## WORK INSTRUCTION 1
In the Oakland neighborhood news text, what does general admission to the Chabot Space & Science Center normally cost?
## WORK INSTRUCTION 2
Why does the Oakland neighborhood news text say that a trip to Chabot Space & Science is never completely free, even on a free-admission day? Answer in one to three sentences.

## DOCUMENT TEXT
───
As a public service, here’s the latest scoop from Oakland Public Works.  First, the road is closed between 7257 and 7293 Skyline Blvd.  No pedestrians, bicycles, motorcycles or motor vehicles may use the road.  While closed, the work scope includes drainage repairs, utility relocation and slope stabilization.

Public Works expects to complete all fixes before the winter rainy season, and permanently re-open both travel lanes.  If the work proceeds without delays, then Skyline might be accessible by early December.  I’m taking bets for sometime before the holidays, though.

In the meantime, don’t even try to sneak around the Skyline closure.  Stick to the lower roads when you head over to Berkeley.  If you want to drive to Tilden Park or Sibley Preserve, then wander up Claremont Canyon.  Any other hints, please share them here.

Free Admission Today At Chabot Space

The Chabot Space & Science Center has free admission on Saturday.  Normally general admission costs $9/kid and $13/adult, but not today!

As part of Museum Day 2008, you need to fill out this form and print out admission cards.  Each card is good for two people, and must be presented at the box office.   Please note this offer isn’t mentioned on the Chabot web site, but is available here.

Of course, a trip to Chabot Space & Science is never completely free.  Additional planetarium shows run $4/kid and $5/adult.  Plus there’s the gift shop, which is tough to leave empty-handed.

It’s a beautiful day but why not go indoors and contemplate the universe?  You can take a quick walk at Redwood Park, right outside.  Or wait until sunset, and use the cool telescopes.

The Chabot Observatory is opened from 10:00am to 10:00pm Saturday.  It’s easily reached off Highway 13, at 10000 Skyline Boulevard (map). If you have questions, please call the box office at (510) 336-7373.

More Museum Day Locales:  The Berkeley Art Center and San Francisco’s Exploratorium are free today, too. Sign up for admission cards, also on the Smithsonian Magazine web site.

Private Funds Only Way To Fix Village

Well, I feel like we were led astray about Montclair Village improvements.   Last week, Montclarions were invited to a special meeting where they could react to the landscape architect’s ideas.

Everyone seemed excited and reacted positively to Leslie Golden’s plans.  That’s all well and good, but there’s no path forward right now.  These plans are simply pipe dreams!
───
## RECORD SET
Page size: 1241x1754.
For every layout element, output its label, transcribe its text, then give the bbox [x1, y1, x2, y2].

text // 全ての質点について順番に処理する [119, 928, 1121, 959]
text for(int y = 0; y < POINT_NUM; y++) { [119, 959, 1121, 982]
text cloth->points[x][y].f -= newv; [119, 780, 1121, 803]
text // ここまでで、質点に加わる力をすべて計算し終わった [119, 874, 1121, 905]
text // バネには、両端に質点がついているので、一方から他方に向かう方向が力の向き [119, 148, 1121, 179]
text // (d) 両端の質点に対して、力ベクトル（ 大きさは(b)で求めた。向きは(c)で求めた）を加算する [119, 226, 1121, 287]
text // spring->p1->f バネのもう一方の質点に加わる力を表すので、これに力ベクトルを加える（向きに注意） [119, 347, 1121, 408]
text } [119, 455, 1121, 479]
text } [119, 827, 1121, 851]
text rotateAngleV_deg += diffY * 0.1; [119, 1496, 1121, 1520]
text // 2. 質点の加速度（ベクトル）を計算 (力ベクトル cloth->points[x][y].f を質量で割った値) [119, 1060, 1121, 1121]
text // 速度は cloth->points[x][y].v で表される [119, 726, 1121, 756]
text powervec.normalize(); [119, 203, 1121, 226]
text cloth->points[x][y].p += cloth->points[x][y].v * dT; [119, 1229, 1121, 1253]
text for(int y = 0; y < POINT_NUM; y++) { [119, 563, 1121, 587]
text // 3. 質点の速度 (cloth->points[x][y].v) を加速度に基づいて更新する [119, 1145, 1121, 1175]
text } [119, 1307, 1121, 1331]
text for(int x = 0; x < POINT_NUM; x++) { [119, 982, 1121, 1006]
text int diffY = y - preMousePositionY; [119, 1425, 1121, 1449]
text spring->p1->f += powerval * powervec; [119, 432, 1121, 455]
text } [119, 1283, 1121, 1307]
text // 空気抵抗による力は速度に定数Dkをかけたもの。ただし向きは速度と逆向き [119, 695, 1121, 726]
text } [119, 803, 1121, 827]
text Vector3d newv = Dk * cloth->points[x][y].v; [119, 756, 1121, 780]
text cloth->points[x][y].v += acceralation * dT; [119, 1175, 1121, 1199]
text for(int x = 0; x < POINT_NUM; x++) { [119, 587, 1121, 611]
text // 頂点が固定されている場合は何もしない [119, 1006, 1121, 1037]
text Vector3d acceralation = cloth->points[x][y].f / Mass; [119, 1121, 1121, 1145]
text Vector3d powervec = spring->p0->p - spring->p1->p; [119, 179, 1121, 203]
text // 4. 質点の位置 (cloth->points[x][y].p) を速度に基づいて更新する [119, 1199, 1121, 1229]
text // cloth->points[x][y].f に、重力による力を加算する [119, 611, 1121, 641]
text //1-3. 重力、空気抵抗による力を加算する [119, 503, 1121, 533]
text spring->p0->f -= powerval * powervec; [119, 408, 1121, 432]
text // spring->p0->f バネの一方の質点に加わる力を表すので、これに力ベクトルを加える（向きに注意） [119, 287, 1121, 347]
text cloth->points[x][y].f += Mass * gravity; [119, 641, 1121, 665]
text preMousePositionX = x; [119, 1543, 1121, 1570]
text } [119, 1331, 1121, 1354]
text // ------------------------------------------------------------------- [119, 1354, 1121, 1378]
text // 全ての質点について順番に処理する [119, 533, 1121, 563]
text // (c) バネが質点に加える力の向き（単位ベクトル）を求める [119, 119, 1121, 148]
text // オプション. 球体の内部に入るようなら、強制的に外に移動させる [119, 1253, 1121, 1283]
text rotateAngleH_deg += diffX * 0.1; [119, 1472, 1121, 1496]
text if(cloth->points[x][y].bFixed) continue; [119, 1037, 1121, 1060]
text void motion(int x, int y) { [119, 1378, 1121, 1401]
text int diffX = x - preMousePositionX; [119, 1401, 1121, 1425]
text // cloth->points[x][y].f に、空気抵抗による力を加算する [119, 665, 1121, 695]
───
## ANSWER AREA 1
$9 per kid and $13 per adult.

## ANSWER AREA 2
Additional planetarium shows cost $4 per kid and $5 per adult. There is also the gift shop, which the text says is tough to leave empty-handed.